SSHOC Speech-to-Text workshop Linking Social Surveys to Linguistic Infrastructures through Speech Interviews

Submitted by Elisa Gorgaini on 9 April 2021

Tens of thousands of individuals are interviewed through social survey across Europe each year. Respondents are selected at random from all walks of life, and the hour-long interviews provide a range of data which has value for researchers and subsequently policy makers.

While complex life histories or events may be coded into the structured taxonomies required for cutting-edge sociological research, a large proportion of the information conveyed in an interview is lost. For example a respondent's tone of voice, linguistic fluidity, and depth of vocabulary can provide insights about cognitive function, socio-economic status or verbal reasoning skills. To make use of these lost data an integration between social survey and linguistic infrastructures has to take place. Such integration underpins the vision and is at the basis of the collaboration of CLARIN with the H2020 project SSHOC.

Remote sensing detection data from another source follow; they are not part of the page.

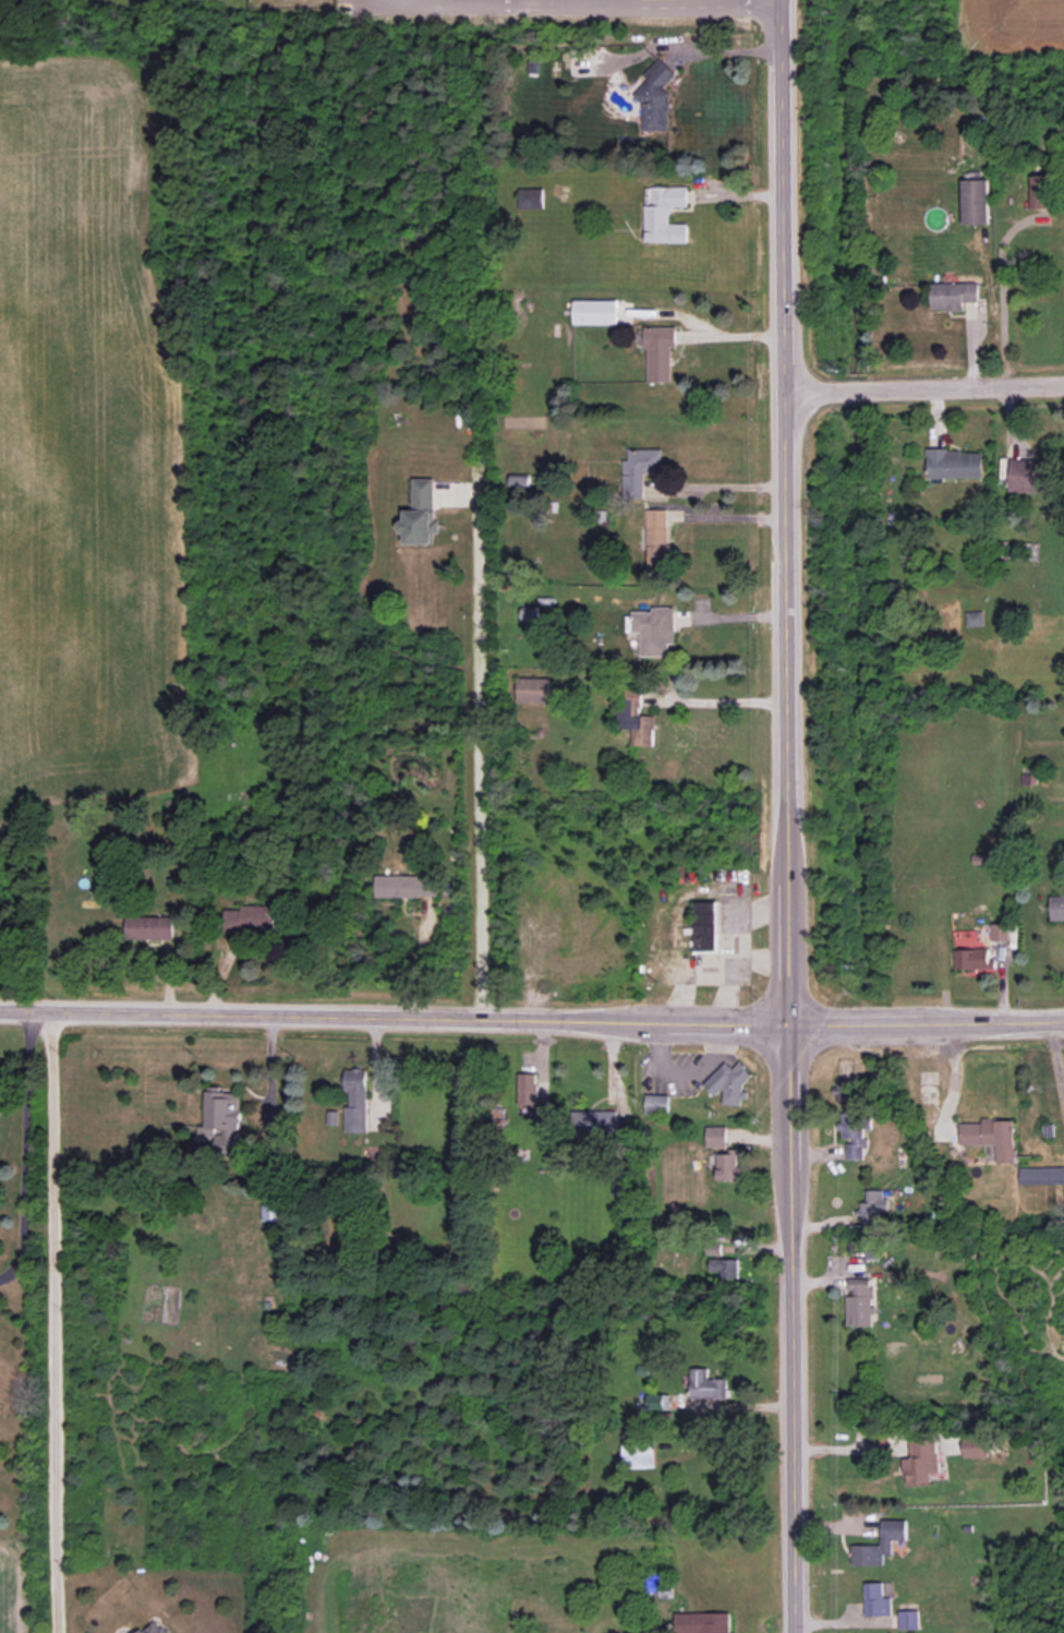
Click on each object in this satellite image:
road: (562, 1)
road: (635, 1)
road: (457, 6)
building: (655, 97)
building: (1040, 191)
building: (530, 198)
building: (974, 201)
building: (664, 214)
building: (953, 295)
road: (1002, 305)
building: (595, 312)
road: (708, 341)
building: (659, 353)
road: (923, 389)
building: (955, 464)
building: (639, 469)
building: (1032, 476)
road: (725, 485)
building: (421, 514)
building: (657, 537)
building: (975, 618)
building: (653, 629)
building: (533, 690)
road: (718, 708)
building: (635, 717)
road: (479, 755)
road: (786, 816)
building: (406, 886)
building: (1057, 907)
building: (250, 919)
building: (705, 926)
building: (150, 927)
building: (1000, 931)
road: (746, 944)
building: (974, 960)
road: (690, 971)
road: (729, 998)
road: (532, 1019)
road: (1056, 1059)
road: (684, 1074)
road: (268, 1075)
building: (730, 1083)
building: (847, 1091)
building: (529, 1093)
building: (356, 1100)
building: (656, 1104)
building: (223, 1119)
building: (599, 1123)
building: (853, 1134)
building: (716, 1136)
building: (991, 1136)
road: (24, 1149)
building: (727, 1165)
building: (1041, 1175)
building: (872, 1206)
building: (273, 1208)
building: (859, 1302)
road: (53, 1322)
building: (707, 1385)
building: (655, 1402)
building: (976, 1446)
building: (638, 1455)
building: (921, 1460)
building: (886, 1542)
building: (876, 1600)
building: (908, 1620)
building: (701, 1622)
building: (154, 1628)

This workshop focuses on analysing voice recorded interviews to provide both a proof of concept and a framework for future research that explores the possibility for a collaboration between the knowledge of language based research infrastructures as CLARIN and the data constantly collected by social surveys. The workshop is a crucial step for CLARIN’s involvement in the SSHOC project, as it allows a merging of expertise to tackle unexplored potentials.